I think it was a horrible idea to easily let Pax see their ratings, and since they don't explain their Pax rating system at all, they will rate you a 1 if they see their rating dropped even though even we don't know if the rating is instantaneous or not. So now drivers might get penalized for another drivers rating.


----------



## Fubernuber (Jan 15, 2017)

I dont see it that way. I see more drivers calling riders at night. More screening because ratings are not reliable (they never were to an extent). Perhaps this step backwards will lead to a step forward like displaying riders destination so that drivers are less inclined to screen


----------



## BrunoG (Mar 22, 2017)

I'm glad that these conversations are happening.


----------



## sellkatsell44 (Oct 25, 2015)

I actually have the opposite it seems.

I've been tipping and I've dropped .02 points.
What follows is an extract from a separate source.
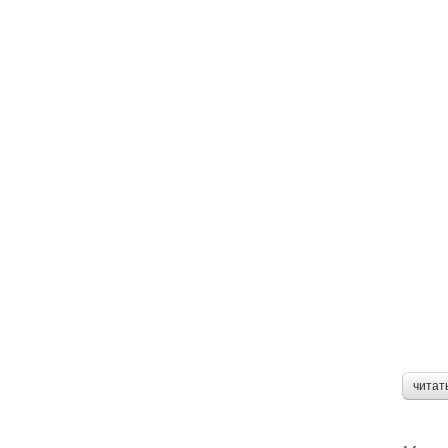
читат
I'm still 20 over what would get a driver deactivated and I'm not that into ratings unless this keeps happening over a course of 6 months, I'll probably hit 4.5 in a couple of years 

Laurel makes me lol


----------



## Bpr2 (Feb 21, 2017)

sellkatsell44 said:


> I actually have the opposite it seems.
> 
> I've been tipping and I've dropped .02 points. I'm still 20 over what would get a driver deactivated and I'm not that into ratings unless this keeps happening over a course of 6 months, I'll probably hit 4.5 in a couple of years
> 
> Laurel makes me lol


Not under her control about having a lot of luggage? Psh


----------



## tohunt4me (Nov 23, 2015)

Chauffeur_James said:


> http://onemileatatime.boardingarea.com/2017/05/09/what-to-rate-uber-driver/?utm_sourcemedium=Twitter
> 
> I think it was a horrible idea to easily let Pax see their ratings, and since they don't explain their Pax rating system at all, they will rate you a 1 if they see their rating dropped even though even we don't know if the rating is instantaneous or not. So now drivers might get penalized for another drivers rating.


" Uber should get harder every year"- T.K.


----------



## Beur (Apr 14, 2015)

Forget the article, read the comments to see what riders really think of drivers.


----------



## Skinny1 (Sep 24, 2015)

Comments was the best part. See riders care just as much for the ratings....and the 4.8 or below is bad is just bad policy by Uber.

This makes me want to low rate passengers even more to be honest. It makes 100% sense that a tipper is a 5 star rider period plain and simple.


----------